如今,所有的这些模型都在争夺数据——这是塑造生成式AI产业的第二大因素。最大的AI模型,如OpenAI和谷歌两家的产品,对数据的需求无休无止:它们的训练材料超过一万亿字,相当于250多倍的英语维基百科。当模型体量变得越来越庞大,它们对数据的需求也会与日俱增。但互联网已经出现了疲态。因此,许多模型开发人员正与新闻、摄影机构签约获取数据。其他开发者争相使用算法开发“人工合成”训练数据;还有一部分开发者尝试运用新数据形式(如视频)训练AI。竞争的终点则是能击败一切对手的模型。

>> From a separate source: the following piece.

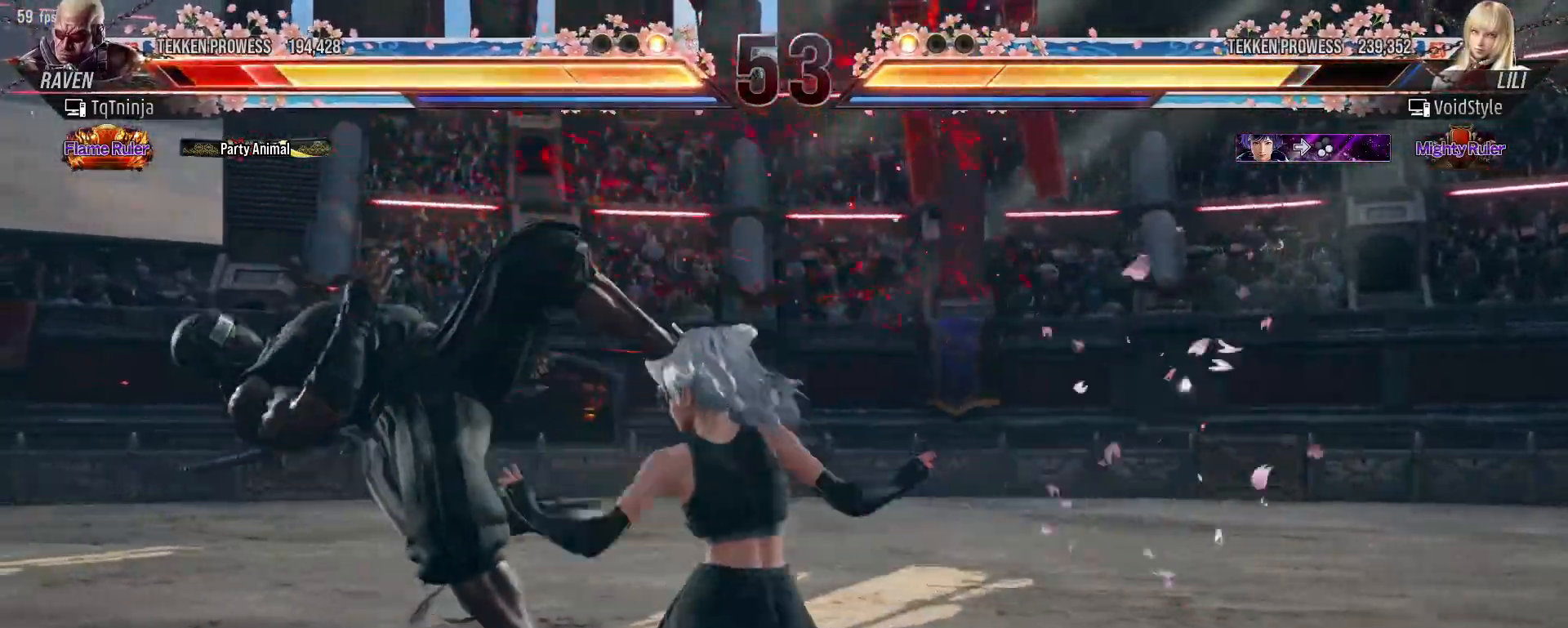
{"buttons": [], "left_stick": "up", "events": [[33, "left_stick", "up"], [83, "TRIANGLE", "up"], [100, "SQUARE", "down"], [133, "SQUARE", "up"], [167, "TRIANGLE", "down"], [233, "SQUARE", "down"], [250, "TRIANGLE", "up"], [283, "SQUARE", "up"], [317, "TRIANGLE", "down"], [383, "SQUARE", "down"], [400, "TRIANGLE", "up"], [450, "SQUARE", "up"]]}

Generative AI’s hunger for data and power makes a third ingredient more important still: money. Many model-makers are already turning away from ChatGPT-style bots for the general public, and looking instead to fee-paying businesses. OpenAI, which started life in 2015 as a non-profit venture, has been especially energetic in this regard. It has not just licensed its models to Microsoft, but is setting up bespoke tools for companies including Morgan Stanley and Salesforce. Abu Dhabi plans to establish a company to help commercialise applications of Falcon, its open-source AI model.
生成式AI的算力对数据的需求又推动了第三个更为重要的因素:资金。许多模型开发者已经放弃了ChatGPT这种适用于普罗大众的机器人,而转向了付费商业模式。OpenAI于2015年创立,彼时还是非盈利企业,如今却在付费领域十分活跃。它不仅将自己的模型授权给未然,还为Morgan Stanley和Salesforce这样的公司开发定制工具。阿布扎比计划成立公司推广Falcon(阿联酋的开源AI模型)的商业化应用。
Another approach is to appeal to software developers, in the hope of getting them addicted to your model and creating the network effects that are so prized in tech. OpenAI is offering tools to help developers build products using its models; Meta hopes that LLaMA, its open-source model, will help create a loyal community of programmers.
另外一个获取资金的方式是吸引软件开发商,以期开发商对模型形成依赖,最终形成技术行业最为重视的网络效应。OpenAI就在用自己的模型为开发商提供工具开发产品;Meta希望其开源模型LLaMA能有助于构建忠实的程序员社群。
Who will emerge victorious? Firms like OpenAI, with its vast number of users, and Google, with its deep pockets, have a clear early advantage. But for as long as computing power and data remain constraints, the rewards for clever ways around them will be large. A model-builder with the most efficient approach, the most ingenious method to synthesise data or the most appealing pitch to customers could yet steal the lead. The hype may have cooled. But the drama is just beginning.
谁会取得最终的胜利呢?像OpenAI这样有庞大用户群体的公司,还有像谷歌这样财力雄厚的公司,在早期都有明显优势。但是只要计算力和数据存在约束力,那么能绕开这两个因素的创造性方案必然会抢占先机。如今的模型开发者,只要有着最有效的方案,或是最巧妙的合成数据方式,又或是吸引消费者的最佳手段,都有可能遥遥领先。对于AI的炒作也许已经消停,但各大公司明争暗斗的好戏才刚刚开始。